> **SELECTED PASSAGE**:

--- START ---

Cartonería, the making of three-dimensional sculptures with papier-mâché, is part of Mexico's tradition of paper based handcrafts. Paper was developed in the region during the Mesoamerican period using the bark of a type of fig tree called amate or the fibers of the maguey plant. The Spanish banned its production after the Conquest, because of its use in religious rites, forcing the conversion to European and Asian produced paper. However, the ban never was complete and the production of amate paper still continues especially in parts of Puebla and Veracruz states.

A kind of "proto-cartonería" was done in the early colonial period. At this time, layers of paper were affixed using animal glue to make versions of religious icons to be used in processions.

Modern papier-mâché was introduced into Mexico around the 17th century as a way to make objects for churches with its use most developed in central Mexico. In Celaya, the creation of these figures became a trade much the way metalwork and pottery did, with the work dominated by certain families. Since this time, the technique has been used to make a wide variety of objects for both ritual, festival and decorative use, mostly by poorer indigenous and mestizo communities. The paper and cardboard used is mostly waste paper, such as old newspapers and boxes, with decorative elements, such as crepe paper being new. Most shapes are created with molds, then painted with acrylics.

--- END ---

Pick up the passage on Mexican cartonería after its last sentence and write on from there. The lines after this have nothing to do with the Mexican cartonería passage.

[Bounding box coordinates]

--- START ---

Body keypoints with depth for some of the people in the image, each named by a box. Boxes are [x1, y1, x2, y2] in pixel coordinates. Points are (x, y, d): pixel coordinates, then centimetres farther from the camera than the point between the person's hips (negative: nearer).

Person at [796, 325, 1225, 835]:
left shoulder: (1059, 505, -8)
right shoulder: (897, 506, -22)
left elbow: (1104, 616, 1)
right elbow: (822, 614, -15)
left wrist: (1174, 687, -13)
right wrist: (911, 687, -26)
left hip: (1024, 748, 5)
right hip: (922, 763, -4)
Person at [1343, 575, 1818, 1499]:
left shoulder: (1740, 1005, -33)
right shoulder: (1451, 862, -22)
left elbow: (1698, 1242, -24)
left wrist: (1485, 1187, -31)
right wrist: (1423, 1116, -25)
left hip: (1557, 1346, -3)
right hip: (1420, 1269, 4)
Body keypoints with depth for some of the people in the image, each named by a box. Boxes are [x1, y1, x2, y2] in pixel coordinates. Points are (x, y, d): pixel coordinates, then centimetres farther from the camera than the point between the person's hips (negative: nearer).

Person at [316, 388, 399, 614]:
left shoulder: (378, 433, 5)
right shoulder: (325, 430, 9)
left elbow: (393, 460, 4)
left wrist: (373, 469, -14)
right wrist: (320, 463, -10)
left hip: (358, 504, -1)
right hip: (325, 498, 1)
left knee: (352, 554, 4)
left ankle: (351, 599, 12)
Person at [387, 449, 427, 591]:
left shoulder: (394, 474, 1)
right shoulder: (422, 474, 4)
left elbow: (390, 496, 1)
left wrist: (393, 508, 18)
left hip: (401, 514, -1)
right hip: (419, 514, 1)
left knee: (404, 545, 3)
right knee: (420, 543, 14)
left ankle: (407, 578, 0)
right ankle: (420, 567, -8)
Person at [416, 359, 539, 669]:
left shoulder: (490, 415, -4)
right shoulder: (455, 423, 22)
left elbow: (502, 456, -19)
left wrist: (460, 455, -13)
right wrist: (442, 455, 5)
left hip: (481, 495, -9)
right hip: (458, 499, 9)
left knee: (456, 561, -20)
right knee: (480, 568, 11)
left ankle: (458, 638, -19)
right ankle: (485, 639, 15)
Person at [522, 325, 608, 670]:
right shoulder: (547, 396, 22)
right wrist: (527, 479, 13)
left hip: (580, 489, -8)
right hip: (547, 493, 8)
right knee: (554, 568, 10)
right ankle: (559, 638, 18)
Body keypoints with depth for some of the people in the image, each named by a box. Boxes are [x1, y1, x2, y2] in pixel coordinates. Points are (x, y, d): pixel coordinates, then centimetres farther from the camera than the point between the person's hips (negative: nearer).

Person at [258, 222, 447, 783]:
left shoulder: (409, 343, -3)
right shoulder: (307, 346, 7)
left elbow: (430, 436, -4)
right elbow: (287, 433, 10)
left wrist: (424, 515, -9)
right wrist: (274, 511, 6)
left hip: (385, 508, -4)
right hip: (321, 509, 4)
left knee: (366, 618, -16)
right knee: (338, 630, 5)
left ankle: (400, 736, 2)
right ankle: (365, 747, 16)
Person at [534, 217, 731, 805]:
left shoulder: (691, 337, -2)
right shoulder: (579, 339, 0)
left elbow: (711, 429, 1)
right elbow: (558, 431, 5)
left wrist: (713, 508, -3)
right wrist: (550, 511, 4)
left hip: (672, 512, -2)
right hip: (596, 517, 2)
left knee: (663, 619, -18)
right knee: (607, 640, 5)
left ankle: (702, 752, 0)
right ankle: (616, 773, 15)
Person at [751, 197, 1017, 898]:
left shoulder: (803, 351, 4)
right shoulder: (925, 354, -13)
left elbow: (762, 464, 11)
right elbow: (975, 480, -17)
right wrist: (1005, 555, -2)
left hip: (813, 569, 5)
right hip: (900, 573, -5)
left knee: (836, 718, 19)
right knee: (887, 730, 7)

--- END ---

> **RESPONSE TO THE TASK**:
Most of the production since colonial times has followed the annual calendar of religious and civic events. Today, this includes figures of horses with wheels for Epiphany, figures of Judas Iscariot to burn for Holy Saturday, parrots for May and clowns for June. For the feast of John the Evangelist, traditional figures include ponies, clowns and dolls with movable legs and arms. For Independence Day in September, objects include play helmets and swords, along with images of eagles and Father Hidalgo. Day of the Dead produces figures such as skeletons which "dance" when dangled on the end of a string, skulls and coffins, with Christmas producing nativity scenes and traditional piñatas with points. Year round production includes piñatas for birthday parties, which usually represent figures from popular culture as well as mojigangas, masks, alebrijes and dolls. There is also a significant market for items created for collectors.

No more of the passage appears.